Firly Norachim, pemilik toko oleh-oleh Mama Khas Banjar, tak pernah membayangkan dirinya akan duduk di kursi terdakwa pengadilan.

Ia menjadi tersangka karena menjual frozen food tanpa label tanggal kedaluwarsa, tanpa mengetahui bahwa pencantuman label tersebut adalah kewajiban hukum.

Ketidaktahuan itu dijadikan dasar oleh aparat penegak hukum untuk menjerat Firly.

Menteri UMKM, Maman Abdurrahman, mengajukan diri sebagai amicus curiae atau sahabat pengadilan dan meminta agar Firly dibebaskan dari segala tuntutan.

Setelah intervensi tersebut, pada 19 Mei 2025, Firly resmi dibebaskan dari jerat hukum.
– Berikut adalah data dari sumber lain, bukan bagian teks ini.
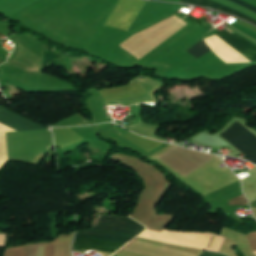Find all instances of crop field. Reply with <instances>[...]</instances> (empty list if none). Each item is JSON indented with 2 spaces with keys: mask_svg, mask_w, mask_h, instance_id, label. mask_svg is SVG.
I'll list each match as a JSON object with an SVG mask.
<instances>
[{
  "mask_svg": "<svg viewBox=\"0 0 256 256\" xmlns=\"http://www.w3.org/2000/svg\"><path fill=\"white\" fill-rule=\"evenodd\" d=\"M144 229L128 217L100 215L95 227L76 232V236L110 238L128 242ZM110 239L75 237L73 249L113 253L125 244V242Z\"/></svg>",
  "mask_w": 256,
  "mask_h": 256,
  "instance_id": "1",
  "label": "crop field"
},
{
  "mask_svg": "<svg viewBox=\"0 0 256 256\" xmlns=\"http://www.w3.org/2000/svg\"><path fill=\"white\" fill-rule=\"evenodd\" d=\"M246 157L244 159L256 164V136L238 122L220 134Z\"/></svg>",
  "mask_w": 256,
  "mask_h": 256,
  "instance_id": "2",
  "label": "crop field"
},
{
  "mask_svg": "<svg viewBox=\"0 0 256 256\" xmlns=\"http://www.w3.org/2000/svg\"><path fill=\"white\" fill-rule=\"evenodd\" d=\"M144 3L143 0H119L105 25L128 31Z\"/></svg>",
  "mask_w": 256,
  "mask_h": 256,
  "instance_id": "3",
  "label": "crop field"
},
{
  "mask_svg": "<svg viewBox=\"0 0 256 256\" xmlns=\"http://www.w3.org/2000/svg\"><path fill=\"white\" fill-rule=\"evenodd\" d=\"M235 23L256 33V27H254L248 23H245L241 20H238ZM215 35L218 36L220 39H222L224 42H226L228 45H230L232 48H234L237 52H239L241 55H243L249 61H251L252 63H256V47L255 46L248 43L247 41L240 38L239 36H237L235 34L232 35L224 30Z\"/></svg>",
  "mask_w": 256,
  "mask_h": 256,
  "instance_id": "4",
  "label": "crop field"
},
{
  "mask_svg": "<svg viewBox=\"0 0 256 256\" xmlns=\"http://www.w3.org/2000/svg\"><path fill=\"white\" fill-rule=\"evenodd\" d=\"M0 123L7 125L17 131L45 128L5 109L2 106H0Z\"/></svg>",
  "mask_w": 256,
  "mask_h": 256,
  "instance_id": "5",
  "label": "crop field"
},
{
  "mask_svg": "<svg viewBox=\"0 0 256 256\" xmlns=\"http://www.w3.org/2000/svg\"><path fill=\"white\" fill-rule=\"evenodd\" d=\"M99 91L104 100L119 99L147 93L139 82L120 87L101 89Z\"/></svg>",
  "mask_w": 256,
  "mask_h": 256,
  "instance_id": "6",
  "label": "crop field"
},
{
  "mask_svg": "<svg viewBox=\"0 0 256 256\" xmlns=\"http://www.w3.org/2000/svg\"><path fill=\"white\" fill-rule=\"evenodd\" d=\"M231 1L236 2L238 4H241V5H243V6H245V7H247V8L256 12V7H254L252 5H249V4H247L245 2H242L240 0H231ZM180 2L187 3V4H193V5H199V6H203V7H210V8L216 9V10H220V11L226 12L228 14L234 15L236 17L242 18L244 20H247V21L256 25L255 20H253V19H251V18H249V17H247V16H245V15H243V14H241V13L235 11V10H232V9L227 8L225 6H222V5H219L217 3L211 2L209 0H180Z\"/></svg>",
  "mask_w": 256,
  "mask_h": 256,
  "instance_id": "7",
  "label": "crop field"
},
{
  "mask_svg": "<svg viewBox=\"0 0 256 256\" xmlns=\"http://www.w3.org/2000/svg\"><path fill=\"white\" fill-rule=\"evenodd\" d=\"M55 145L60 148L82 140L68 128H53Z\"/></svg>",
  "mask_w": 256,
  "mask_h": 256,
  "instance_id": "8",
  "label": "crop field"
},
{
  "mask_svg": "<svg viewBox=\"0 0 256 256\" xmlns=\"http://www.w3.org/2000/svg\"><path fill=\"white\" fill-rule=\"evenodd\" d=\"M125 138H127L128 140H130L131 142H133L134 144H136L137 146L141 147L142 149H144L145 151H150L153 148L159 146L160 142H156L153 140H149L146 138H142V137H138L133 133H128L126 136H124Z\"/></svg>",
  "mask_w": 256,
  "mask_h": 256,
  "instance_id": "9",
  "label": "crop field"
},
{
  "mask_svg": "<svg viewBox=\"0 0 256 256\" xmlns=\"http://www.w3.org/2000/svg\"><path fill=\"white\" fill-rule=\"evenodd\" d=\"M188 51L190 54H192L197 59L204 56L205 54L211 52L210 49L207 47V45L204 43V41H200L196 45L189 48Z\"/></svg>",
  "mask_w": 256,
  "mask_h": 256,
  "instance_id": "10",
  "label": "crop field"
},
{
  "mask_svg": "<svg viewBox=\"0 0 256 256\" xmlns=\"http://www.w3.org/2000/svg\"><path fill=\"white\" fill-rule=\"evenodd\" d=\"M201 256H224V255L216 254V253L204 252Z\"/></svg>",
  "mask_w": 256,
  "mask_h": 256,
  "instance_id": "11",
  "label": "crop field"
},
{
  "mask_svg": "<svg viewBox=\"0 0 256 256\" xmlns=\"http://www.w3.org/2000/svg\"><path fill=\"white\" fill-rule=\"evenodd\" d=\"M4 35L0 33V38L3 37Z\"/></svg>",
  "mask_w": 256,
  "mask_h": 256,
  "instance_id": "12",
  "label": "crop field"
},
{
  "mask_svg": "<svg viewBox=\"0 0 256 256\" xmlns=\"http://www.w3.org/2000/svg\"><path fill=\"white\" fill-rule=\"evenodd\" d=\"M3 63V61L0 60V64Z\"/></svg>",
  "mask_w": 256,
  "mask_h": 256,
  "instance_id": "13",
  "label": "crop field"
}]
</instances>
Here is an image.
Kasus bermula dari laporan masyarakat yang menemukan produk makanan tanpa label kedaluwarsa di toko milik Firly.

Kepolisian Kalimantan Selatan menjeratnya dengan Pasal 8 huruf g Undang-Undang Nomor 8 Tahun 1999 tentang Perlindungan Konsumen, yang ancamannya mencapai 5 tahun penjara atau denda hingga Rp2 miliar.

Padahal, kewajiban label juga diatur dalam Undang-Undang Nomor 18 Tahun 2012 tentang Pangan, yang hanya memberikan sanksi administratif.

Terjadi disharmoni hukum — substansi aturan sama, tetapi sanksinya berbeda.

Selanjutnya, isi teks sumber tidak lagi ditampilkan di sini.